Dataset content Start Marker
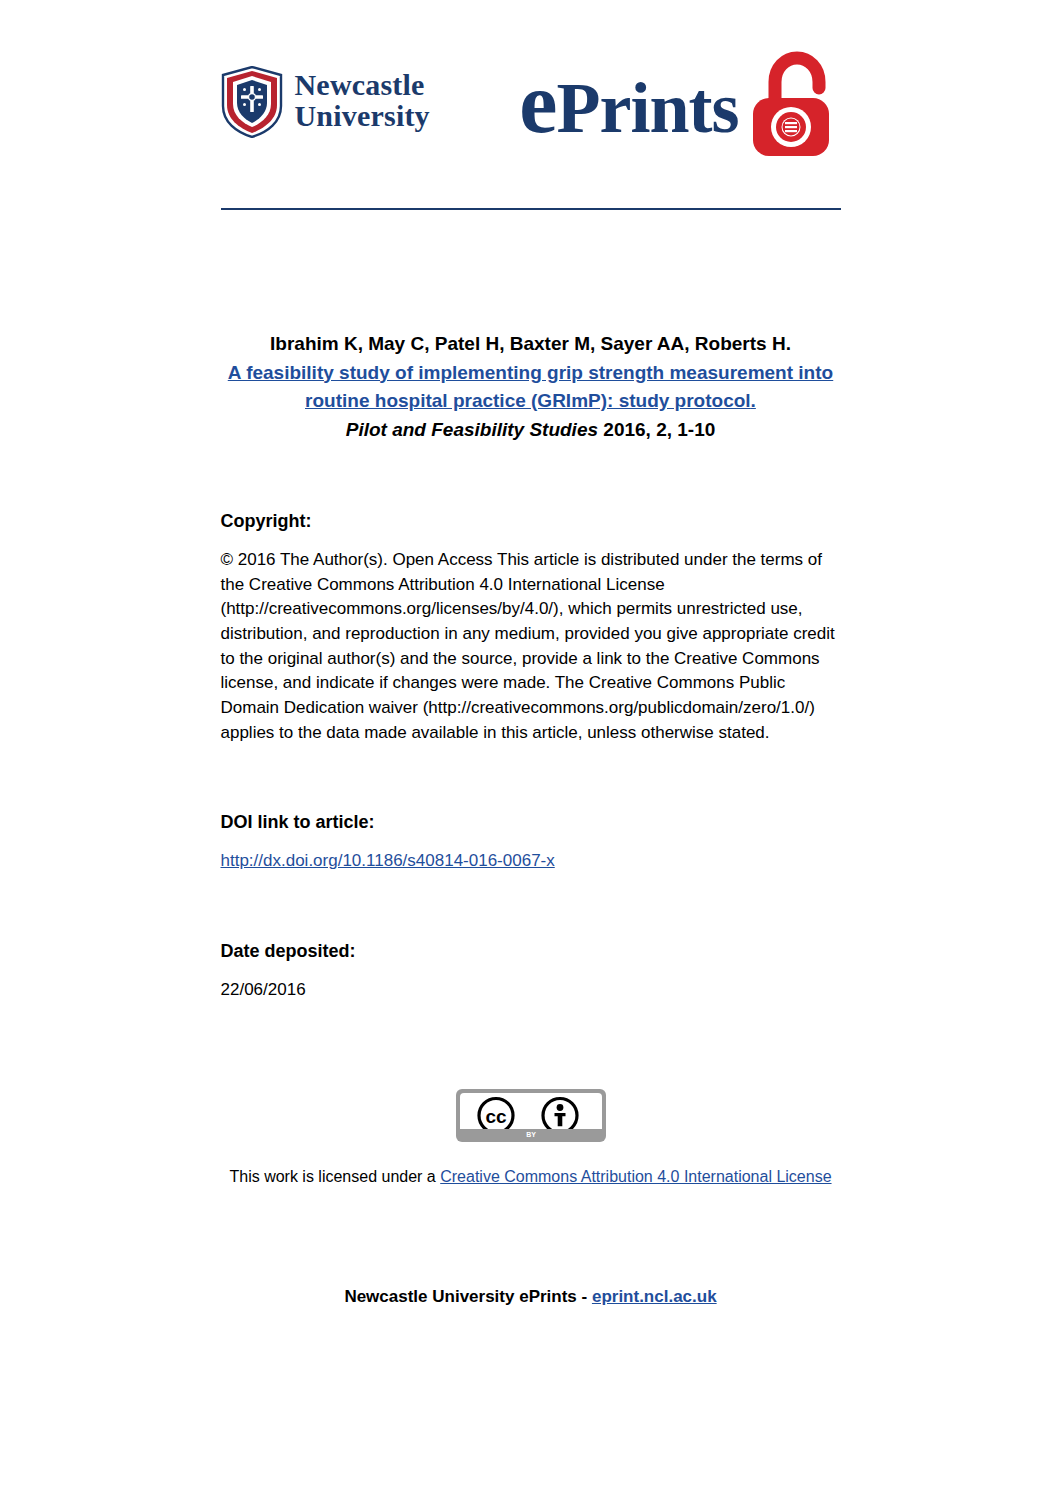Newcastle
University
e Prints
Ibrahim K, May C, Patel H, Baxter M, Sayer AA, Roberts H.
A feasibility study of implementing grip strength measurement into routine hospital practice (GRImP): study protocol.
Pilot and Feasibility Studies 2016, 2, 1-10
Copyright:
© 2016 The Author(s). Open Access This article is distributed under the terms of the Creative Commons Attribution 4.0 International License (http://creativecommons.org/licenses/by/4.0/), which permits unrestricted use, distribution, and reproduction in any medium, provided you give appropriate credit to the original author(s) and the source, provide a link to the Creative Commons license, and indicate if changes were made. The Creative Commons Public Domain Dedication waiver (http://creativecommons.org/publicdomain/zero/1.0/) applies to the data made available in this article, unless otherwise stated.
DOI link to article:
http://dx.doi.org/10.1186/s40814-016-0067-x
Date deposited:
22/06/2016
cc BY
This work is licensed under a Creative Commons Attribution 4.0 International License
Newcastle University ePrints - eprint.ncl.ac.uk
Dataset content End Marker
▶ **Task details**:
Leaving aside the images, write out the entries above word for word.

▶ **Answer box**:
Newcastle
University
e Prints
Ibrahim K, May C, Patel H, Baxter M, Sayer AA, Roberts H.
A feasibility study of implementing grip strength measurement into routine hospital practice (GRImP): study protocol.
Pilot and Feasibility Studies 2016, 2, 1-10
Copyright:
© 2016 The Author(s). Open Access This article is distributed under the terms of the Creative Commons Attribution 4.0 International License (http://creativecommons.org/licenses/by/4.0/), which permits unrestricted use, distribution, and reproduction in any medium, provided you give appropriate credit to the original author(s) and the source, provide a link to the Creative Commons license, and indicate if changes were made. The Creative Commons Public Domain Dedication waiver (http://creativecommons.org/publicdomain/zero/1.0/) applies to the data made available in this article, unless otherwise stated.
DOI link to article:
http://dx.doi.org/10.1186/s40814-016-0067-x
Date deposited:
22/06/2016
cc BY
This work is licensed under a Creative Commons Attribution 4.0 International License
Newcastle University ePrints - eprint.ncl.ac.uk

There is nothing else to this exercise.